Explicitly setting and clearing maybe feasible for a small program but when application is already developed and trying to add these additional lines may require considerable amount of work and testing. This is where the OracleConnectionWrapper comes in handy which allows to wrap the connection close method and allows to call the explicit clear method from one place. This requires minimum work for an existing application.
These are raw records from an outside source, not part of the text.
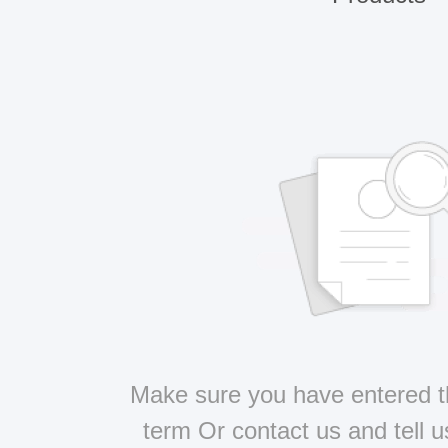
Make sure you have entered t
term Or contact us and tell 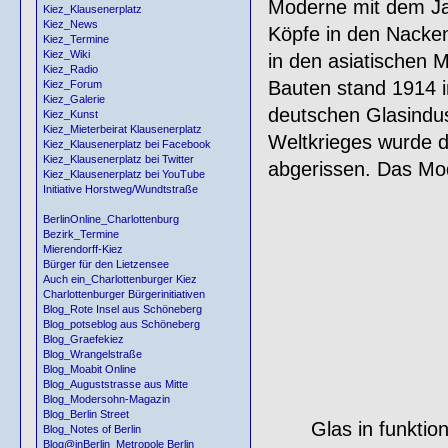
Moderne mit dem Ja
Kiez_Klausenerplatz
Kiez_News
Köpfe in den Nacken
Kiez_Termine
Kiez_Wiki
in den asiatischen M
Kiez_Radio
Bauten stand 1914 in
Kiez_Forum
Kiez_Galerie
deutschen Glasindus
Kiez_Kunst
Kiez_Mieterbeirat Klausenerplatz
Weltkrieges wurde 
Kiez_Klausenerplatz bei Facebook
Kiez_Klausenerplatz bei Twitter
abgerissen. Das Mo
Kiez_Klausenerplatz bei YouTube
Initiative Horstweg/Wundtstraße
BerlinOnline_Charlottenburg
Bezirk_Termine
Mierendorff-Kiez
Bürger für den Lietzensee
Auch ein_Charlottenburger Kiez
Charlottenburger Bürgerinitiativen
Blog_Rote Insel aus Schöneberg
Blog_potseblog aus Schöneberg
Blog_Graefekiez
Blog_Wrangelstraße
Blog_Moabit Online
Blog_Auguststrasse aus Mitte
Blog_Modersohn-Magazin
Blog_Berlin Street
Glas in funktion
Blog_Notes of Berlin
Blog@inBerlin_Metropole Berlin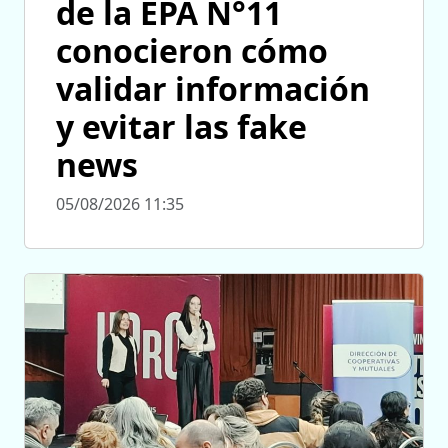
de la EPA N°11
conocieron cómo
validar información
y evitar las fake
news
05/08/2026 11:35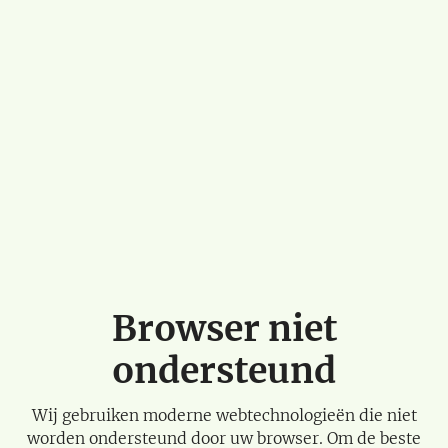
Browser niet
ondersteund
Wij gebruiken moderne webtechnologieën die niet
worden ondersteund door uw browser. Om de beste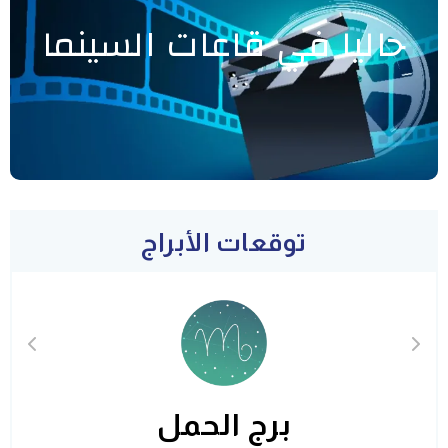
حاليا في قاعات السينما
توقعات الأبراج
برج الحمل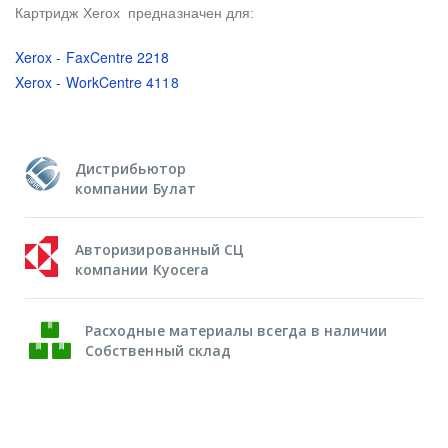
Картридж Xerox предназначен для:
Xerox - FaxCentre 2218
Xerox - WorkCentre 4118
Дистрибьютор
компании Булат
Авторизированный СЦ
компании Kyocera
Расходные материалы всегда в наличии
Собственный склад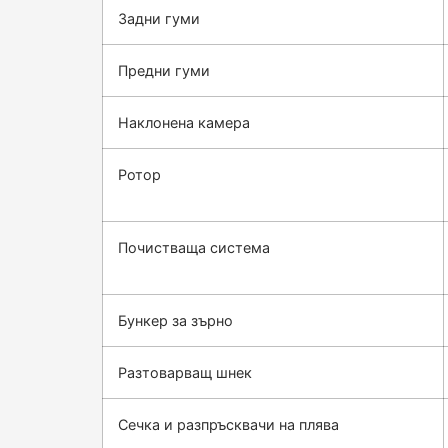
Задни гуми
Предни гуми
Наклонена камера
Ротор
Почистваща система
Бункер за зърно
Разтоварващ шнек
Сечка и разпръсквачи на плява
Similarly setting the context value would be done by overriding the getConnection method of the connection pool class.
Extend OracleConnectionWrapper to create a customized wrapper.
public class MyOracleConnectionWrapper extends OracleConnectionWrapper {

    public MyOracleConnectionWrapper(Connection con) {

        super((OracleConnection) con);
    }

    @Override
    public void close() throws SQLException {


        System.out.println("clearing");

        CallableStatement cls = super.prepareCall("{call fgac_ctx_pkg.fgac_clear_context(?)}");
        cls.setString(1, "user_id");
        cls.executeUpdate();
        cls.close();
        super.close();
    }
}
Modify Connection Pool class by overriding getConnection method and populating session context with user id using application specific methods.
public class DBConnection {

    private PoolDataSource pds = null;

    public DBConnection(String username, String password, String host, String port, String sid) {
        try {
            pds = PoolDataSourceFactory.getPoolDataSource();
            pds.setUser(username);
            pds.setPassword(password);
            pds.setURL("jdbc:oracle:thin:@" + host + ":" + port + ":" + sid);
            pds.setConnectionFactoryClassName("oracle.jdbc.pool.OracleDataSource");
            pds.setInitialPoolSize(10);
            pds.setMinPoolSize(10);
            pds.setMaxPoolSize(15);

        } catch (SQLException ex) {
            ex.printStackTrace();
        }
    }

    public Connection getConnection() throws SQLException {

        MyOracleConnectionWrapper con = new MyOracleConnectionWrapper((OracleConnection) pds.getConnection());

        CallableStatement cls = con.prepareCall("{call fgac_ctx_pkg.fgac_set_context(?,?)}");
        cls.setString(1, "user_id");
        cls.setString(2, "user " + applicationSessionObj.getUserID());
        cls.executeUpdate();
        cls.close();

        return con;

    }
}
With this code when a connection is borrowed from the connection pool it will have session context values associated with that user id and when connection close method is called session context will be cleared.
Similar to session context auto commit set at connection level is also not reset when returned to pool. To examine this behavior change for loop code where connections are borrowed from pool as follows on testSet method
for (int i = 0; i < 10; i++) {

            cons[i] = pool.getConnection();
            System.out.println(cons[i].getAutoCommit());
            cons[i].setAutoCommit(false);

        }
and on testGet method
 for (int i = 0; i < 10; i++) {

            cons[i] = pool.getConnection();
            System.out.println(cons[i].getAutoCommit());
        }
This will show the status of auto commit when connections are initially borrowed from the connection pool versus status after auto commit is set to false, connection closed and returned to pool and borrowed from pool again.